Kılıçdaroğlu, BM Güvenlik Konseyinde İran'a yaptırım kararı alınmasına Türkiye'nin ret oyu kullanmasının nedeni konusunda hükümet ya da Dışişleri Bakanlığı'ndan bilgi isteyip istemeyeceklerine yönelik soru üzerine, geçmişte ilgili bürokratların, bu konularda bilgi verdiğini, ancak, AKP hükümetiyle beraber, bunun sonlandığını kaydetti.
Kılıçdaroğlu, şöyle devam etti:
"Dışişleri Bakanlığı bürokratlarını kim aşağılıyor? Sayın Başbakan. 'Bunlar bir işe yaramaz' diyor. 'Bizim yeni politikamız var...' Nerede üretiliyor bu politika? AKP Genel Merkezinde. Allah aşkına, böyle bir devlet var mı? Kendi Dışişleri bürokratını aşağılayacaksınız, 'Monşer' diyeceksiniz, 'Bunlar bir işe yaramaz' diyeceksiniz, dış politikayı bir partinin genel merkezinde oluşturacaksınız ve dünyaya kabul ettireceğinizi sanacaksınız. Olmadı, gemi olayında olmadı, söylenenlerin hiçbiri olmadı. Ne BM Güvenlik Konseyinin kararı çıktı, ne AB'nin, Arap Birliğinin, ne İKÖ'nün, ne NATO'nun, hiçbir şey olmadı. Bağırdık, çağırdık, yerimize oturduk."
"Fethullah Gülen" sorusu
Parti olarak halen görevde olan veya emekli olmuş büyükelçilerle görüştüklerini bildiren Kılıçdaroğlu, kamuoyu araştırmalarına göre, partisinin iyi bir çizgide olduğunu anlattı.

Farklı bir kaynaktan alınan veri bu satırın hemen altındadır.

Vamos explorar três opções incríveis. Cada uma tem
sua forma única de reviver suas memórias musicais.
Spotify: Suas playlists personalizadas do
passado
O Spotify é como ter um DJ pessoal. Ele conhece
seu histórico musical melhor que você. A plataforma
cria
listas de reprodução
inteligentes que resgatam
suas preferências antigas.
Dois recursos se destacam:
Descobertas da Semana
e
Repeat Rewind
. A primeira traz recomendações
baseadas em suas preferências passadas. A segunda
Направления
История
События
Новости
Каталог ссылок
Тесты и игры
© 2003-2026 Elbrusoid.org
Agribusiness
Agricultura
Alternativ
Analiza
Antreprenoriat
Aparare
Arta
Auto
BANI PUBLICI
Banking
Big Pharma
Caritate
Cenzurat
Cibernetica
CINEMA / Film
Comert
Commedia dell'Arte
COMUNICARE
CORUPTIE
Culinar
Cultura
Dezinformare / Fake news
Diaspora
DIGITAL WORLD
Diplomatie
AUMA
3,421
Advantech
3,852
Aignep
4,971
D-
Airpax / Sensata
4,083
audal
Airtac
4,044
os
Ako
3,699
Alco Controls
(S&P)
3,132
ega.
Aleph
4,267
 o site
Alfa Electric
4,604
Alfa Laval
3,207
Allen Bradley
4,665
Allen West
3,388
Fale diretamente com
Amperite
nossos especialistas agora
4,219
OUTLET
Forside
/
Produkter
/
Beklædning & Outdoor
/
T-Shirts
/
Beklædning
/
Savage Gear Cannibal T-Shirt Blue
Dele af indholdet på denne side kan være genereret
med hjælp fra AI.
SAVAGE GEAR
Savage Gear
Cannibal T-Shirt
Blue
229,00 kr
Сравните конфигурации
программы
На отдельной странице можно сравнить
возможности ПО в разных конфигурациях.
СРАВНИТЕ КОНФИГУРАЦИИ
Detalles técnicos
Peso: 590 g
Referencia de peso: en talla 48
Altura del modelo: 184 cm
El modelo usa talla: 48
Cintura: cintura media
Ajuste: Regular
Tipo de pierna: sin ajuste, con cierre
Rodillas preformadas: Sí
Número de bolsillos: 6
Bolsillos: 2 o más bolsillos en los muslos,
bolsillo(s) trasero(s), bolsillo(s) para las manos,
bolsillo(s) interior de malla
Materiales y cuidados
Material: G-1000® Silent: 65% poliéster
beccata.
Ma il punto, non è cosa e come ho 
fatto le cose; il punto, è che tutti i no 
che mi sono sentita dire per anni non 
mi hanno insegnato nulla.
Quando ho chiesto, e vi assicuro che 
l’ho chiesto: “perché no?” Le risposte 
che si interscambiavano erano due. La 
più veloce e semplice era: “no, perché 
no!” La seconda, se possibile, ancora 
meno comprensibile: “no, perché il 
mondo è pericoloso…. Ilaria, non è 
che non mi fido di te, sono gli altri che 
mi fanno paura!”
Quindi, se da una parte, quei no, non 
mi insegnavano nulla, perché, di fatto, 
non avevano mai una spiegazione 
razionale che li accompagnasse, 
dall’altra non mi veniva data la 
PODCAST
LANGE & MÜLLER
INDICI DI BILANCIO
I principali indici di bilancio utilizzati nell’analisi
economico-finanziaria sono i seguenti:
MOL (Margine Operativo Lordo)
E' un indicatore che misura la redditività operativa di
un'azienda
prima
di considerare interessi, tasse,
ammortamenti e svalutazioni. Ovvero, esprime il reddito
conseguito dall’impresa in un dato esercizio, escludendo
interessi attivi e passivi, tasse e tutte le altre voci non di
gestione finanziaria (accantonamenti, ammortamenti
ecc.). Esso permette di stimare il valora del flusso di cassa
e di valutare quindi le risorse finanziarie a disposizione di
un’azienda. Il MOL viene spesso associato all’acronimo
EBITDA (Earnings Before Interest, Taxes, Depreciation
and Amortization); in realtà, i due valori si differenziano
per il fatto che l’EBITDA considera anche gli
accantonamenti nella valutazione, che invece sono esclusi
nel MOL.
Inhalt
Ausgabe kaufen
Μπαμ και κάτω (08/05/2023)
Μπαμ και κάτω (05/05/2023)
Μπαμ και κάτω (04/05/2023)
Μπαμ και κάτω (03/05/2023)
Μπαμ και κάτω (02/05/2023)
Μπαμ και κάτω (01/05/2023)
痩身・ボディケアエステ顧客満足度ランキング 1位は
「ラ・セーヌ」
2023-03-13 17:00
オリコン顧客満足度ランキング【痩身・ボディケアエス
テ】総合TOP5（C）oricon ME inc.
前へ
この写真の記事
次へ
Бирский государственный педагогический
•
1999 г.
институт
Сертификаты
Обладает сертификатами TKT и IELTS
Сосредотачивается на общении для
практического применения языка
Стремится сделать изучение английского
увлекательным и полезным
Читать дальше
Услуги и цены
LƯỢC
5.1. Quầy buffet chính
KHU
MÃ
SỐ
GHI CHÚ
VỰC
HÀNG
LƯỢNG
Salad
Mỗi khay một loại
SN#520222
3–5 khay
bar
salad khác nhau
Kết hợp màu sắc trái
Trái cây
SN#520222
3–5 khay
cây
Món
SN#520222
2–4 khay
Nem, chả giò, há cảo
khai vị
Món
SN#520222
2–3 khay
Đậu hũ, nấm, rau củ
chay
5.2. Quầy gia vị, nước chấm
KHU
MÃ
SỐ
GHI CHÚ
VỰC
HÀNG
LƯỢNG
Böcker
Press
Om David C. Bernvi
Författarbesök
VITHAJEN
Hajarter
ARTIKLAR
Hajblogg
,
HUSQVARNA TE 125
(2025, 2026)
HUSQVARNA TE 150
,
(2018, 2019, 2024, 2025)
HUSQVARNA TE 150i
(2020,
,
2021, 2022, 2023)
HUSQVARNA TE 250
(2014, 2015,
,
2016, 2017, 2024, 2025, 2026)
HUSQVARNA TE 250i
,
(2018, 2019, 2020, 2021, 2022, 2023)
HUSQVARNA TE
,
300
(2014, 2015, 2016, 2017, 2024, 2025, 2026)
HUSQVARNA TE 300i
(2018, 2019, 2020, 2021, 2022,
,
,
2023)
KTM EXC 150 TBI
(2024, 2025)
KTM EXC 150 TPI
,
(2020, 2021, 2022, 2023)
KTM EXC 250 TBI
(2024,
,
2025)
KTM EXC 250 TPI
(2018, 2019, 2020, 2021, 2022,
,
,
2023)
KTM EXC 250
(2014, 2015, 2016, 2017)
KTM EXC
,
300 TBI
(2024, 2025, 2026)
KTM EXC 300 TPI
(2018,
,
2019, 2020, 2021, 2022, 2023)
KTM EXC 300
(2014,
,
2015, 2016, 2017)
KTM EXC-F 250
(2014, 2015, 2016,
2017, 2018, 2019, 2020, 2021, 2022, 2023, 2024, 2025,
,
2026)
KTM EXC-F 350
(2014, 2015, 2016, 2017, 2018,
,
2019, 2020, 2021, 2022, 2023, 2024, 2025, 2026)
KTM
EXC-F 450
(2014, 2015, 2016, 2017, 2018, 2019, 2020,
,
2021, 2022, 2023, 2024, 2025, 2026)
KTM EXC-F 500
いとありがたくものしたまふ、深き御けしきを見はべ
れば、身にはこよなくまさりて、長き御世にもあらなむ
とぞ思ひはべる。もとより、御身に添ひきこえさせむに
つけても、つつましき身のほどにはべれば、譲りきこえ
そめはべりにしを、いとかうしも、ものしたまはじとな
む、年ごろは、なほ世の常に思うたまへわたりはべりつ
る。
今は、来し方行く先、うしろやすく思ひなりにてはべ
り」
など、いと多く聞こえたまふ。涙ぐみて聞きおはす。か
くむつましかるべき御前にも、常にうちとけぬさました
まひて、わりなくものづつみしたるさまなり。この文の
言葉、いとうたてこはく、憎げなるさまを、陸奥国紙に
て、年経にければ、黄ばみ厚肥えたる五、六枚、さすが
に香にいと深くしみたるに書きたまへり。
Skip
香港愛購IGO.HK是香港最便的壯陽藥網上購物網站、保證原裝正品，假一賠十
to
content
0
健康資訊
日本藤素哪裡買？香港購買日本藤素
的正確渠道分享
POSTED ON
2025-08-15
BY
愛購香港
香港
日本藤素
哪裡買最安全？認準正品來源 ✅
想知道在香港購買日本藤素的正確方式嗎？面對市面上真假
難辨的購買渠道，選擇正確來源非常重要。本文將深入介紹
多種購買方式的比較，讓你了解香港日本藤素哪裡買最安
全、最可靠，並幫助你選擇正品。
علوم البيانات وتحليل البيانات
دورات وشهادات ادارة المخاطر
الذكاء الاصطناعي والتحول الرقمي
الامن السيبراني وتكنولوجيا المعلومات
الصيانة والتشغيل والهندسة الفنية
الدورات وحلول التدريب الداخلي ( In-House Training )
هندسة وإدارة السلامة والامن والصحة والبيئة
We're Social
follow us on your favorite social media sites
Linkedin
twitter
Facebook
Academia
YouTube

Kılıçdaroğlu, "Fethullah Gülen ile görüşmeniz oldu mu?" sorusuna, "Görüşmemiz olmadı ama Zaman gazetesinden geldiler. Onlarla, seçildikten sonra bir görüşmemiz oldu" yanıtını verdi.
"Genelkurmay Başkanı'nın Bakanlığa bağlanması..."
Kemal Kılıçdaroğlu, bir gazeteye "Genelkurmay Başkanı'nın Milli Savunma Bakanlığına bağlanması" yönünde verdiği demecin hatırlatılması üzerine, söz konusu gazeteden kendisine ilk olarak "AB uyum yasalarına destek verip vermediğinin" sorulduğunu belirtti.
"Evet" cevabı üzerine ikinci soru olarak da bu sorunun geldiğini anlatan Kılıçdaroğlu, "Zamanı, sırası gelir ve başlıklar açılırsa o da tartışılır ve tabi, eğer AB normlarına uygunsa Genelkurmay
Başkanlığı Milli Savunma Bakanlığı'na bağlanır" dedi.
Kılıçdaroğlu, "Asker-sivil ilişkilerinde bir sorun olup olmadığı yönündeki soruyu ise, "Asker-sivil ilişkileri konusunda ciddi bir sorun olduğuna inanmıyorum ama siyasetle asker arasında geçmişten kaynaklanan sorunlar var. Bugün biz askerin kendi kışlasında olmasını, dolaylı veya doğrudan siyasete müdahale etmemesini, eğer bir sorun varsa, kendi içinde hükümete ve cumhurbaşkanına aktararak bu sorunları gidermesini istiyoruz" şeklinde cevapladı.
"Başbakan'la görüşür müsünüz?"
"Başbakanla görüşür müsünüz?" sorusunu, "İlk talebin herhalde onlardan gelmesi lazım. Biz seçildik geldik. En azından bir 'merhaba' demeleri lazım" sözleriyle yanıtlayan Kılıçdaroğlu, AK Parti yöneticilerinin CHP Kurultayı'na davet edilmediğini hatırlattı.
Kılıçdaroğlu, "Doğrudur. Ben yine çıkıp, 'davet gitmemişse kendilerinden özür diliyorum' dedim. Fakat o yapı içinde hiçbir partiye davetiye gitmedi. Özür diliyoruz bütün siyasi partilerden" diye konuştu.
Kılıçradoğlu, "Genel başkan seçildikten sonra hayatınızda neler değişti?" sorusuna da, "Evdeki yaşam eskiden de yoğundu. Bu hareketlilik zaten benim hayatımda var. Aile de buna alışkındı ama bu kez evdeki rahatlık eskisi kadar yok" karşılığını verdi.
"Deniz Baykal'ın mitinglere geleceği" yönündeki sözünün hatırlatılması üzerine ise Kılıçdaroğlu, "Şeref verirse bundan mutluluk duyarız" dedi.